MANCHESTER, England (Reuters) - There may be little glamour in being a mid-table Premier League team but this season suggests that those clubs who become bored with such an existence can find the alternative is far worse.
The temptation is understandable - top six status is nearly impossible for most clubs and so where does the consistently mid-table club turn for a sense of progress, for more thrills?
Fans once pleased just to secure top-flight status do become weary of pragmatic tactics and club owners, no doubt listening to pundits lauding progressive football, turn away from the managers and methods which gained them mid-table comfort in search of a more aesthetically pleasing style of play.
The relegation battle features several clubs who have dropped from mid-table after feeling the pressure to change direction to satisfy this demand, perceived or otherwise.
Southampton sacked Claude Puel as manager after the club finished eighth in the Premier League last season and reached the League Cup final.
It was the meagre return of 17 goals from 19 home games that arguably cost Puel his job but the club’s attitude was revealed when they appointed Mauricio Pellegrino as his replacement.
“Mauricio believes with the quality we have we can play exciting, attacking football, taking the game to our opponents by playing a high-intensity game,” the club said.
“He has an excellent understanding of the Southampton Way, and his style of play and aspiration matches the philosophy, culture and ambition of the club”.
Yet the Saints, who finished in the top eight for each for the last four seasons, are now 17th after Saturday’s 3-0 defeat at Newcastle United and have managed five wins all season.
West Bromwich Albion had more of a case for making a change with Tony Pulis’s pragmatic brand of football having stopped delivering results, with the club a point above the relegation zone in November and without a win in 10 games.
Yet even though the focus was purely on survival, his replacement Alan Pardew felt the need to offer fans the promise of something more.
“The most important fact is to win games, that’s the bottom line. Tony does that very well but he does it in a different manner to me,” Pardew said on his appointment.
“My best teams play on the front foot and try to put teams under pressure. They sometimes get a bloody nose in doing that. And that’s what I’ll deliver here at West Brom,” he added.
There have certainly been plenty of bloody noses with West Brom now seven points adrift at the bottom of the table and staring at a future in the Championship.
After four straight seasons in the top flight, Crystal Palace also felt the urge for a change of direction.
Former Ajax player and coach Frank De Boer was brought in amidst talk of a transformation in the club’s style but the Dutchman was sacked after the opening four games of the campaign in which his team failed to score.
Under his replacement Roy Hodgson, Palace have been playing catch up most of the campaign.
But while the idea of Palace producing a South London version of Dutch “total football” may have generated a few sniggers, the dilemma for clubs is a real one.

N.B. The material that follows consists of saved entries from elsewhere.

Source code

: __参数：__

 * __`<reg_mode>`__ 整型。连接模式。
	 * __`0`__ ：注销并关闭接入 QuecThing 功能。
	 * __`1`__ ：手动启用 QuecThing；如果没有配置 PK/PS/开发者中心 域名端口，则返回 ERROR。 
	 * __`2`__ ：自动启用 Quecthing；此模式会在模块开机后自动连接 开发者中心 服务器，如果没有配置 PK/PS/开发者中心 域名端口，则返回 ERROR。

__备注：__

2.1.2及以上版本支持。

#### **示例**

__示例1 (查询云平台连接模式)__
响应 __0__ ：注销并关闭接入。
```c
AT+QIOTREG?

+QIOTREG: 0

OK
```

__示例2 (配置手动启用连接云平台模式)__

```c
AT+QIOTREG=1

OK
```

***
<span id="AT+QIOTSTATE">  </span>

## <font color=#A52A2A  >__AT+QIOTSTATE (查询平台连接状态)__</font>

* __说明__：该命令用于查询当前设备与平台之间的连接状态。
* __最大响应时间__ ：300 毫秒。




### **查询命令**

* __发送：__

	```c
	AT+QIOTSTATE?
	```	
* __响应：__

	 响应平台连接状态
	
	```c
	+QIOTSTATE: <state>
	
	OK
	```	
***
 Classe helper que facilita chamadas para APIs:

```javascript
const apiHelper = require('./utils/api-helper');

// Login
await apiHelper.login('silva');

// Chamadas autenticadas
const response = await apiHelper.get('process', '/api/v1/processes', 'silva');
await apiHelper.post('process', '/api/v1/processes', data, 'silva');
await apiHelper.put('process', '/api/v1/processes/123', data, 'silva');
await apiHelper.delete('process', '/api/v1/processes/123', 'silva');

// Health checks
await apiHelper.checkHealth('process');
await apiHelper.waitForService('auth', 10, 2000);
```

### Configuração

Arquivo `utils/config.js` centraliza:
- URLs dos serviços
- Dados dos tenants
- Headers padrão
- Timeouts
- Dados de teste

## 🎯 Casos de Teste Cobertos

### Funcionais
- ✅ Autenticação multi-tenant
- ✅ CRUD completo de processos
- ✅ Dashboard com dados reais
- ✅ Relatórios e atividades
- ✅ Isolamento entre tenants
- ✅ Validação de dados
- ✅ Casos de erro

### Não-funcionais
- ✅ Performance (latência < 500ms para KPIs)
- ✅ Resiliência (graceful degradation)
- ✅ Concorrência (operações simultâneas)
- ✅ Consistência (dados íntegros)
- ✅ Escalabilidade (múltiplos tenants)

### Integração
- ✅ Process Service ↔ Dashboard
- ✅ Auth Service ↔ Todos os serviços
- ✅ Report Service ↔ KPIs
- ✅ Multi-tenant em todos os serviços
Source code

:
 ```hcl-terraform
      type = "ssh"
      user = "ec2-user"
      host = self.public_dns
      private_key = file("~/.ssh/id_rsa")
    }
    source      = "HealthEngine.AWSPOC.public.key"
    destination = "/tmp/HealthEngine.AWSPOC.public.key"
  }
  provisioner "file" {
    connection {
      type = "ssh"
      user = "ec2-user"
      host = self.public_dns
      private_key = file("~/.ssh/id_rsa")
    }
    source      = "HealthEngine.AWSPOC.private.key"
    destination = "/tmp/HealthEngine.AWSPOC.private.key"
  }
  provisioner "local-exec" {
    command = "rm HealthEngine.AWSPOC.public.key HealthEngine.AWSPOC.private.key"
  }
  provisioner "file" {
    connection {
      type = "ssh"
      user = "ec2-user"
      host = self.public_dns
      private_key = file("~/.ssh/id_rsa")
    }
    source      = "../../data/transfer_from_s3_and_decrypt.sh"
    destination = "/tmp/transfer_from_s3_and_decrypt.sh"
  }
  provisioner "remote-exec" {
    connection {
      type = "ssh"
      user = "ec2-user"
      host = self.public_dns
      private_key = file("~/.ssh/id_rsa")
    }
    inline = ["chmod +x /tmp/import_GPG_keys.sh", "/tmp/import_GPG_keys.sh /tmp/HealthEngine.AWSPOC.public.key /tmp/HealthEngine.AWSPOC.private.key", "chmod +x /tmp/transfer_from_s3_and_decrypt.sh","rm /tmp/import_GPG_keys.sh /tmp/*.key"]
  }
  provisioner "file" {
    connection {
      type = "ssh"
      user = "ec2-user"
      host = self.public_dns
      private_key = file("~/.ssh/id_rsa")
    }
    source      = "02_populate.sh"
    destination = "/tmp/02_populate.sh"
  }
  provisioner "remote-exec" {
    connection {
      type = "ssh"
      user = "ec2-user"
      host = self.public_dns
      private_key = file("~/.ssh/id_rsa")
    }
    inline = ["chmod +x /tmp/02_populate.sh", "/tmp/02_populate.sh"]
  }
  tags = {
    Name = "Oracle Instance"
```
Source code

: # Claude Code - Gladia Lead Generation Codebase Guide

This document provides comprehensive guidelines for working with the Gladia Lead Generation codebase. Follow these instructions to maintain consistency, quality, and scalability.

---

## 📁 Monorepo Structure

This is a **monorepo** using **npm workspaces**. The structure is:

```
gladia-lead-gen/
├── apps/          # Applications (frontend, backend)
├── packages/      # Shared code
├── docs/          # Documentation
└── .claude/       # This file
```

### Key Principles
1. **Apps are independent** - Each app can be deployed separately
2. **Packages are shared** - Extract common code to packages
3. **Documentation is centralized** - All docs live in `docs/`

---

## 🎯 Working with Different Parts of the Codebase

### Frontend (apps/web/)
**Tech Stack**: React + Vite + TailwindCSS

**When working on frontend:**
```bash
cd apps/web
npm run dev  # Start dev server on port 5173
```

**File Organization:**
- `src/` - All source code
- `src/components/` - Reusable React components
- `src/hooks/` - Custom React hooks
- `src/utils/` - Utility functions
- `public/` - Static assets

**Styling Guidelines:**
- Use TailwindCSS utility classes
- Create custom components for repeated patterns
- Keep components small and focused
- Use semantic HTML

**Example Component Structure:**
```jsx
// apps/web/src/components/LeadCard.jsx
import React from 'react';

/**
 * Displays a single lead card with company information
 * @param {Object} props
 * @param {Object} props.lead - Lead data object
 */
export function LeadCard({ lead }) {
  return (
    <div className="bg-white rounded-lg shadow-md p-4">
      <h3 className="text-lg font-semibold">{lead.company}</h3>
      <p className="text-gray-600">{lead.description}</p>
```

Stoke City tried a more sensible, gradual approach with Mark Hughes trying to evolve to a more attacking style after taking over from Pulis. That project ran out of steam and the club are in relegation trouble now but in that case there was no rashness in the sacking of Hughes.
Since arriving in the Premier League in 2008, Stoke have never finished lower than 14th or higher than ninth and had been a model of stability and realism.
More recent arrivals in the top flight, like Burnley, Brighton, Bournemouth and Watford, would be happy to emulate that kind of mid-table consistency but if they achieve it they will surely face the same kind of pressure to change.
This season provides plenty of warnings that although understandable, the desire for progress can often prove to be a dangerous trap.